Commercial Real Estate and Simon Property Group and Retail Development and Real Estate Investment Trust and Vacancy rates and Retail and Real Estate & Retail

Simon plans for spinoff get warm reception from Wall Street

December 13, 2013

Wall Street has embraced Simon Property Group Inc.’s decision to spin off 98 properties into a separate publicly traded company.

Shares of the Indianapolis-based mall developer jumped more than 3 percent in late-morning trading Friday, surpassing at times $153 per share.

Simon announced early Friday morning that 54 strip centers and 44 enclosed malls from its portfolio would become part of the yet-to-be-named publicly traded company. Those properties include 13 in Indiana, five of which are in the Indianapolis area—including Clay Terrace in Carmel.

The firm currently owns or has an interest in more than 325 retail real estate properties in North America and Asia, comprising approximately 242 million square feet.

In a Friday conference call with analysts, Simon executives said the spinoff should be completed early in the second quarter of 2014. The new firm will be headquartered within Simon's current corporate home base at 225 W. Washington St., a Simon spokesman confirmed to IBJ.

In general, Simon is shedding lower-profile assets that generate annual operating incomes of less than $10 million. Subtracting the spinoff's properties, sales for the remaining properties within Simon's portfolio are expected to jump from $570 per square foot to $616 per square.

Analysts tracking Simon hailed the decision.

“Simon will become a pure-play on high-quality malls and outlets, shedding its lower growth assets,” investment firm UBS said in a report. “The 10-percent effective dividend hike is also welcomed.”

Existing Simon shareholders will receive shares in the new company. Simon shares are expected to retain their hefty quarterly dividend that works out to $4.80 per year.
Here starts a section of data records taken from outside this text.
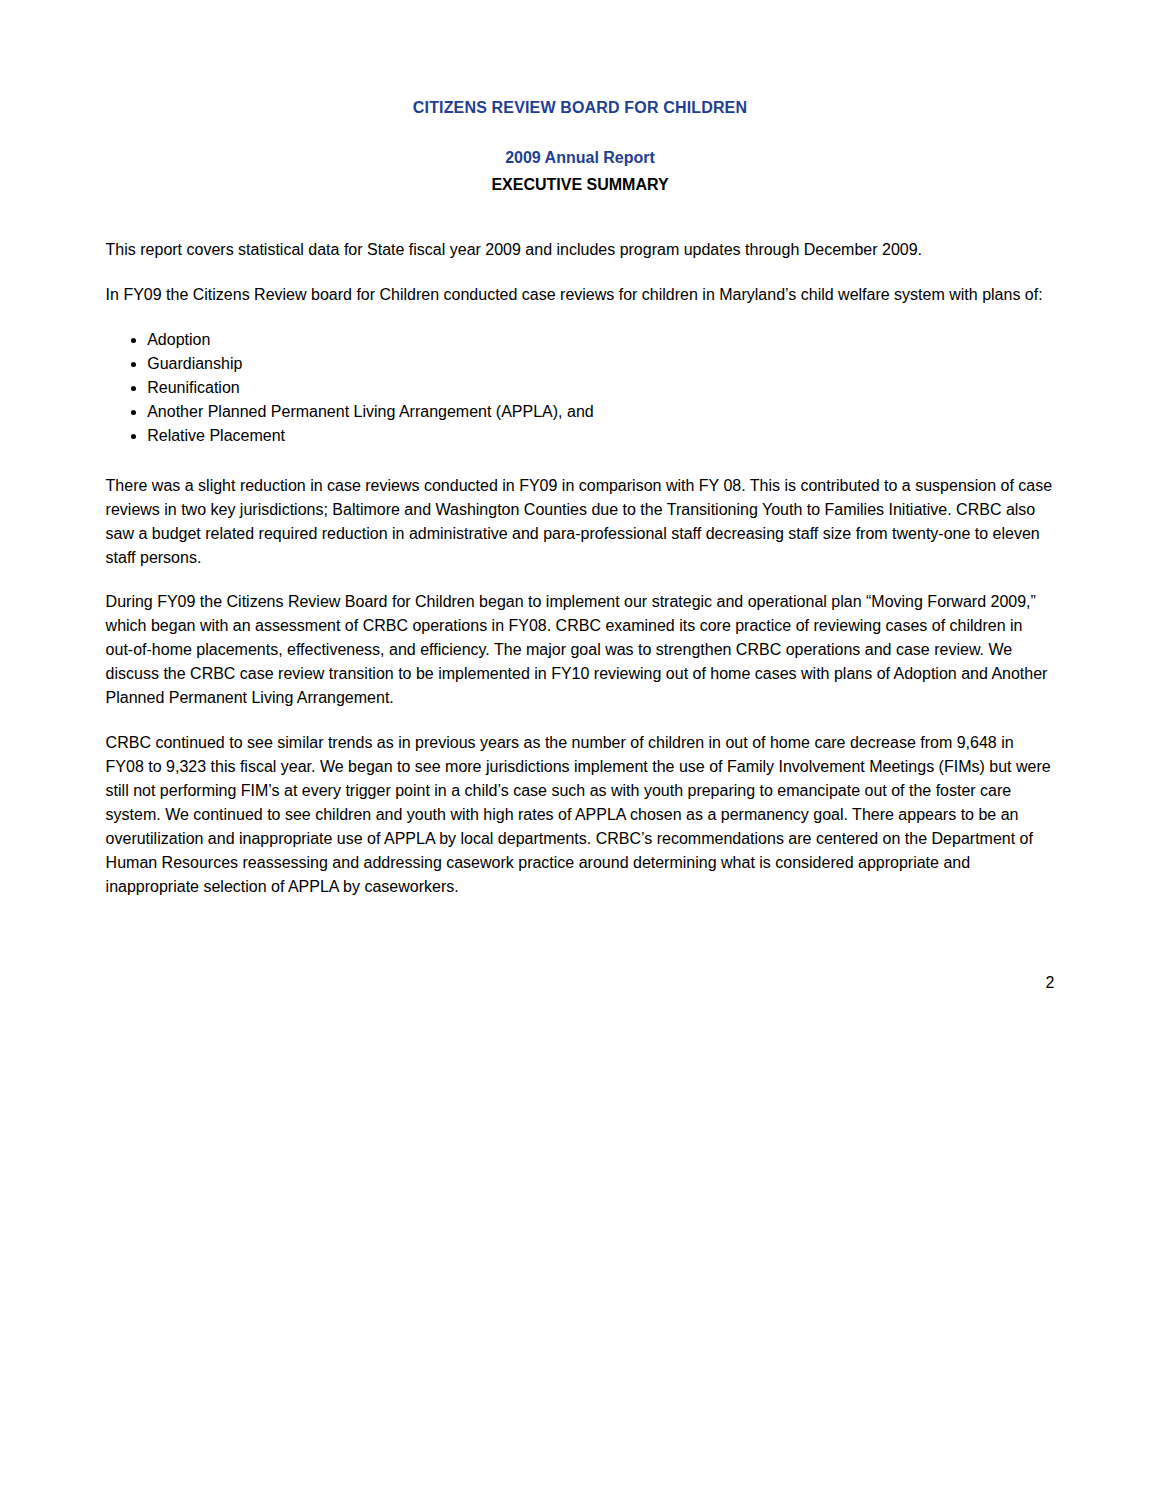CITIZENS REVIEW BOARD FOR CHILDREN
2009 Annual Report
EXECUTIVE SUMMARY
This report covers statistical data for State fiscal year 2009 and includes program updates through December 2009.
In FY09 the Citizens Review board for Children conducted case reviews for children in Maryland’s child welfare system with plans of:
Adoption
Guardianship
Reunification
Another Planned Permanent Living Arrangement (APPLA), and
Relative Placement
There was a slight reduction in case reviews conducted in FY09 in comparison with FY 08. This is contributed to a suspension of case reviews in two key jurisdictions; Baltimore and Washington Counties due to the Transitioning Youth to Families Initiative. CRBC also saw a budget related required reduction in administrative and para-professional staff decreasing staff size from twenty-one to eleven staff persons.
During FY09 the Citizens Review Board for Children began to implement our strategic and operational plan “Moving Forward 2009,” which began with an assessment of CRBC operations in FY08. CRBC examined its core practice of reviewing cases of children in out-of-home placements, effectiveness, and efficiency. The major goal was to strengthen CRBC operations and case review. We discuss the CRBC case review transition to be implemented in FY10 reviewing out of home cases with plans of Adoption and Another Planned Permanent Living Arrangement.
CRBC continued to see similar trends as in previous years as the number of children in out of home care decrease from 9,648 in FY08 to 9,323 this fiscal year. We began to see more jurisdictions implement the use of Family Involvement Meetings (FIMs) but were still not performing FIM’s at every trigger point in a child’s case such as with youth preparing to emancipate out of the foster care system. We continued to see children and youth with high rates of APPLA chosen as a permanency goal. There appears to be an overutilization and inappropriate use of APPLA by local departments. CRBC’s recommendations are centered on the Department of Human Resources reassessing and addressing casework practice around determining what is considered appropriate and inappropriate selection of APPLA by caseworkers.
2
The new company also will pay a dividend, expected to be at least 50 cents per year.

Rich Moore, an analyst at RBC Credit Markets, also approved of the move.

“I think it’s a positive for Simon,” Moore told IBJ. “Its stock has languished for most of the year, so I think it will give them a boost.”

Simon shares had fallen 6.2 percent this year through Thursday, hitting a 52-week high of $182.45 in May before dropping to $142.47 in early September.

The properties being spun off total 53 million square feet in 23 states. Occupancy of the strip centers and malls is 94.2 percent and 90.4 percent, respectively, as of Sept. 30.

Roughly $300 million in potential development and redevelopment projects already have been identified for the new company, Simon executives revealed in the conference call.

“The interest in assets like these was growth,” Simon CEO David Simon said. “But when we factored in the growth factor and where we think [the new company] will trade, without a question we think this is better from a financial point of view for our shareholders.”

Simon’s president and chief operating officer, Richard Sokolov, will be the company's chairman, and David Simon will be a member of the board of directors.

The announcement of the spinoff comes 20 years to the day after Simon went public.

Since that time in 1993, Simon has reported:

— Growth in funds from operations, a real estate investment trust’s key measure of profitability, from $150 million to more than $3 billion.

— Increase in revenue from $434 million to more than $5 billion.

— Growth in equity market capitalization of $1.8 billion to $54 billion.

— Total shareholder return of 1,855 percent, or compound annual growth rate of 16 percent.